Foster carers are demanding urgent help to protect themselves and the children they look after, if they get ill.

A union is calling for foster carers to be paid Statutory Sick Pay if they are ill and unable to look after the children temporarily in their care.

Representatives said the current crisis has highlighted a problem in the benefits system for foster carers.

They fear that if a foster carers becomes ill during the coronavirus pandemic then children would be removed from their care and they would have no money coming in.

The Foster Care Workers Branch of the Independent Workers Union of Great Britain (IWGB) is calling on the government to introduce urgent measures to ensure local authorities and independent fostering agencies respect the right of foster care workers to keep their families and the children in their care as safe as possible during the Covid-19 pandemic, and to provide the financial support necessary for them to do this.

The say the guidelines could separate children from carers and leave some facing poverty unless they are given help.

Jane Wright, chair, Foster Care Workers Branch of the IWGB says: “During a time of crisis, those caring for the most vulnerable must be treated with respect.

“Foster care workers are under immense pressure.

“We are still being asked to take children out of self-isolation and with no rights and no government support, many face destitution if we develop symptoms and self-isolate.
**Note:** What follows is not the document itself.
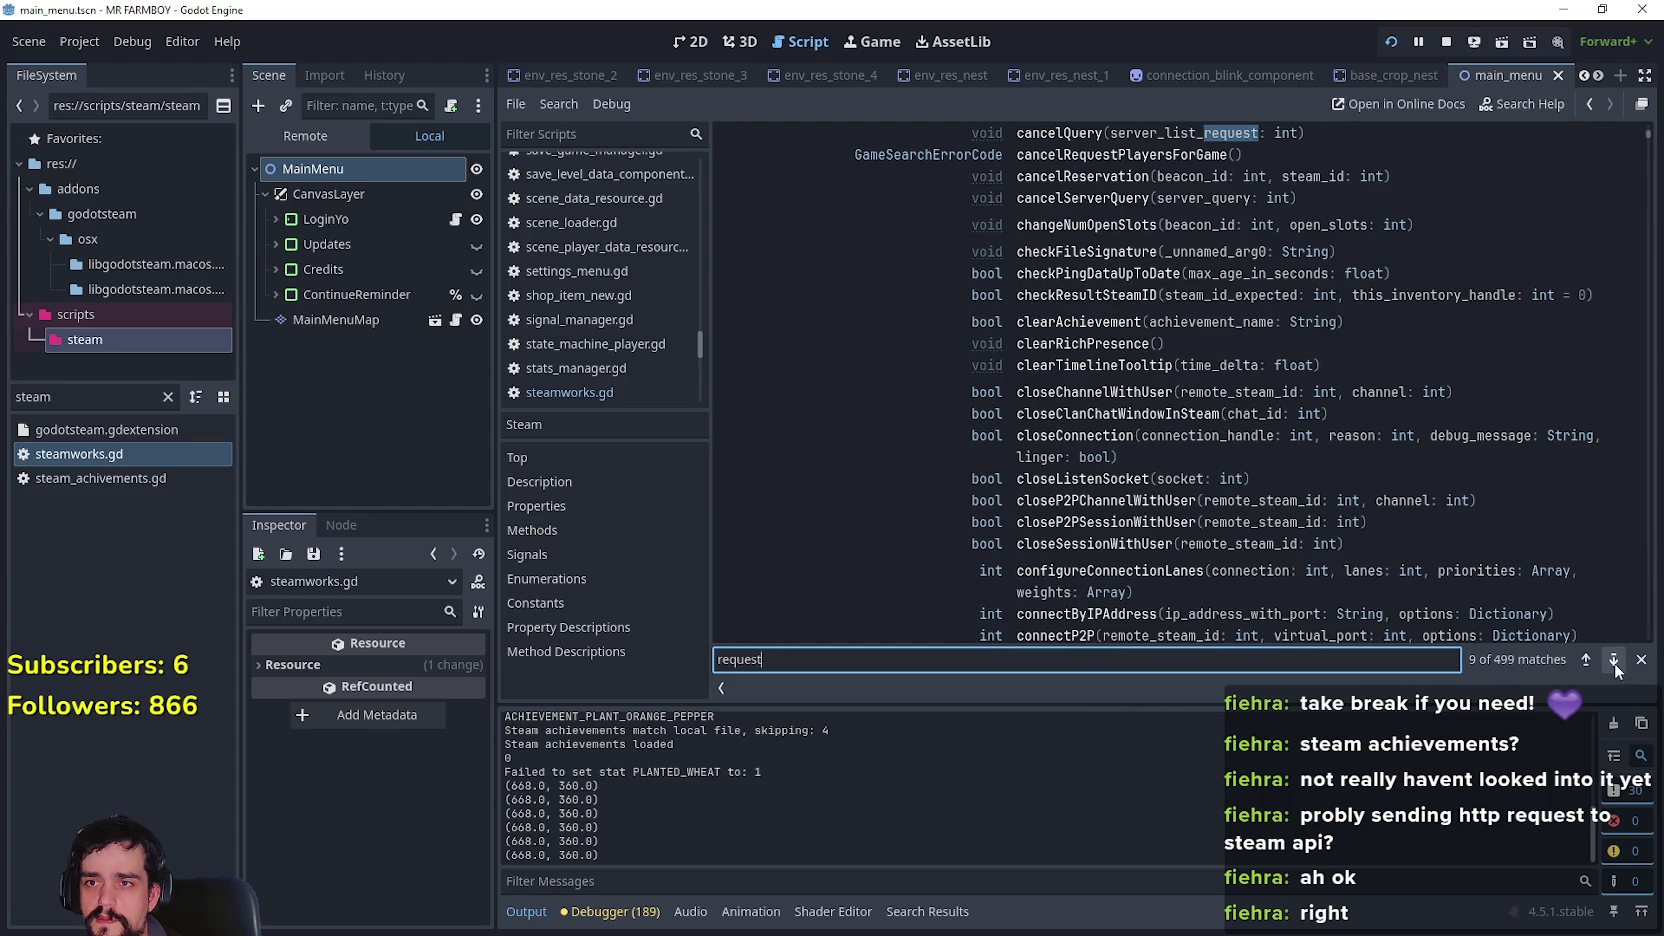
left_click(1614, 662)
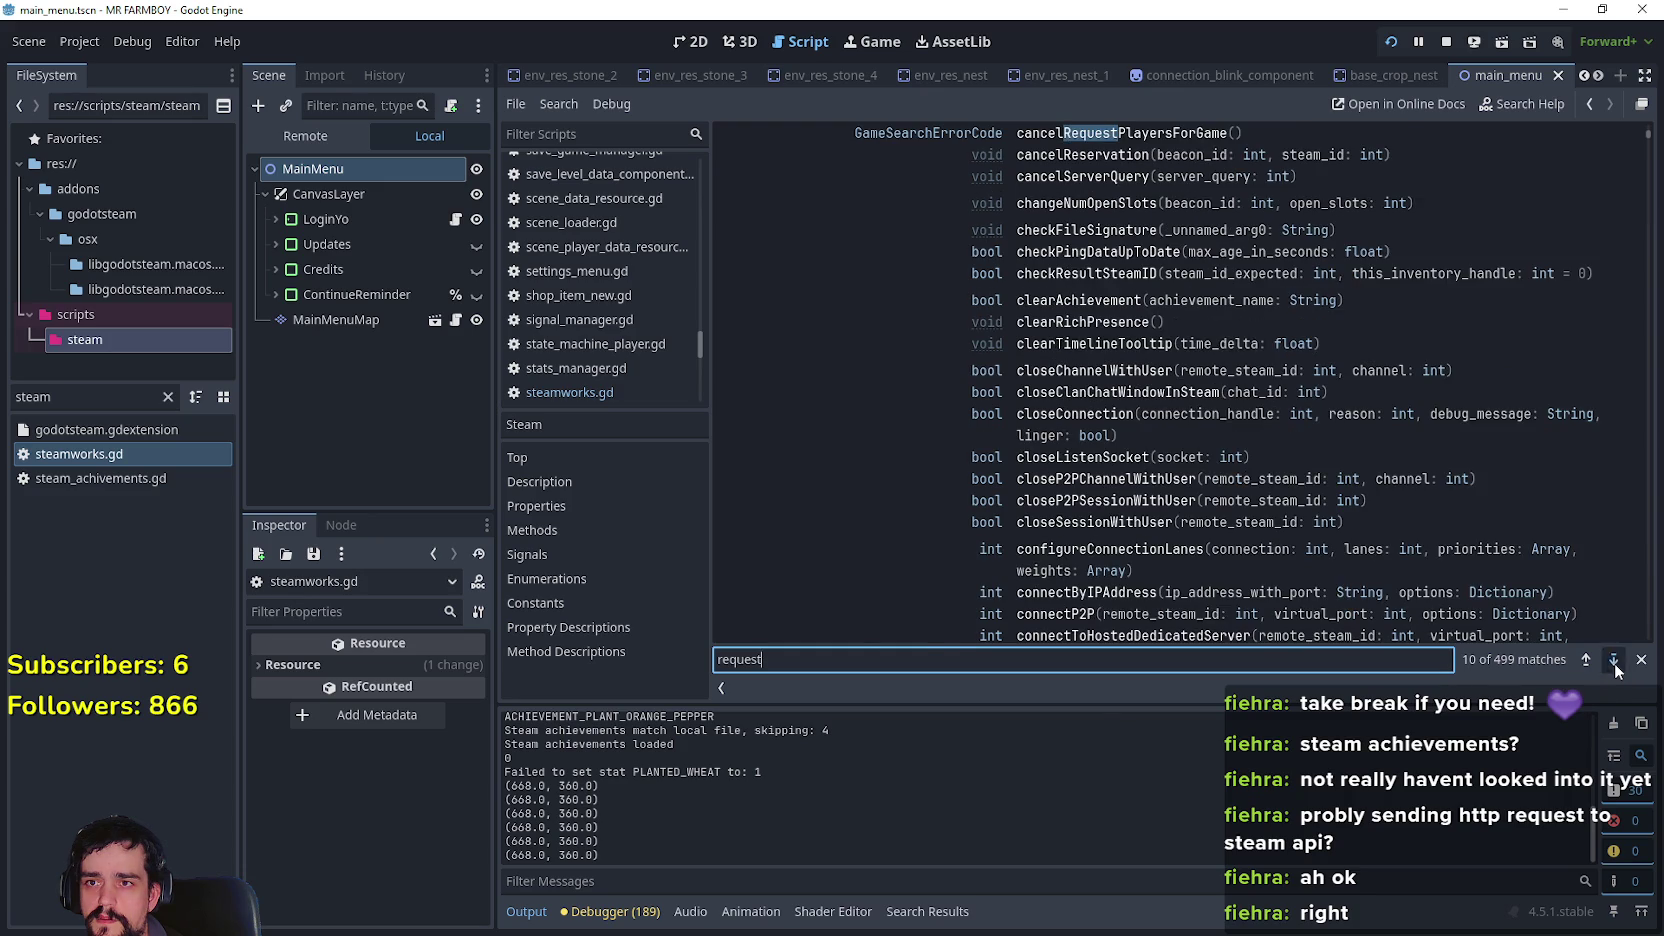
left_click(1614, 662)
left_click(1614, 662)
left_click(1614, 662)
left_click(1614, 662)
“If Covid-19 separates a child from their foster parent who then can’t pay their bills, where is that child going to go home to?
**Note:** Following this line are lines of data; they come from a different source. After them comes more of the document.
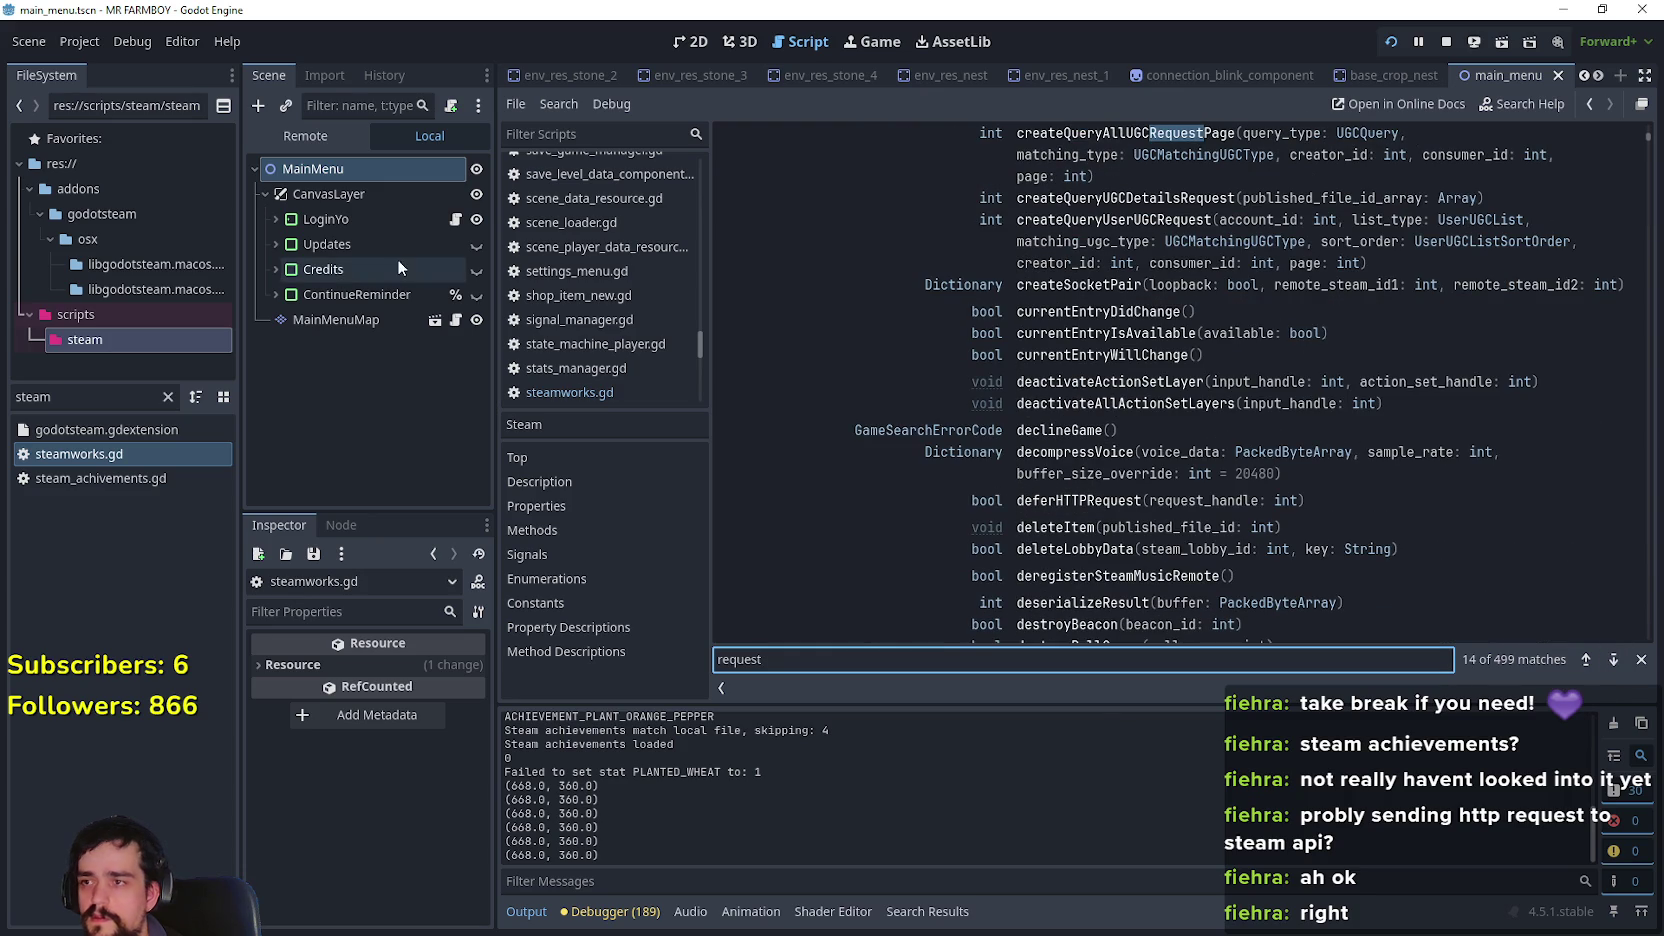
left_click(455, 219)
mouse_move(966, 464)
left_mouse_down()
mouse_move(818, 464)
mouse_move(903, 460)
left_mouse_up()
“The additional, unnecessary trauma being forced on care-experienced young people and their carers is barbaric and it’s putting lives at risk.”

Allowances for foster carers to cover the cost of looking after a child vary across the UK and within Scotland.

A survey by the Fostering Network in 2018 found in Glasgow the allowances range from £137 per week for a child aged 0-4 years to £236 per week for a 16 year old

The IWGB said the UK government’s continuing denial of Statutory Sick Pay (SSP) to foster care workers nationwide now stands to have devastating consequences for them, their families and the children in their care. As things stand, any foster care worker who develops symptoms will, if the children in their care are relocated, lose all their income. This is already the situation facing hundreds of respite foster care workers, whose shifts have all been cancelled.

“This will likely drive still more people out of the profession at a time when the foster care system is already facing a severe shortage of at least 8,600 people.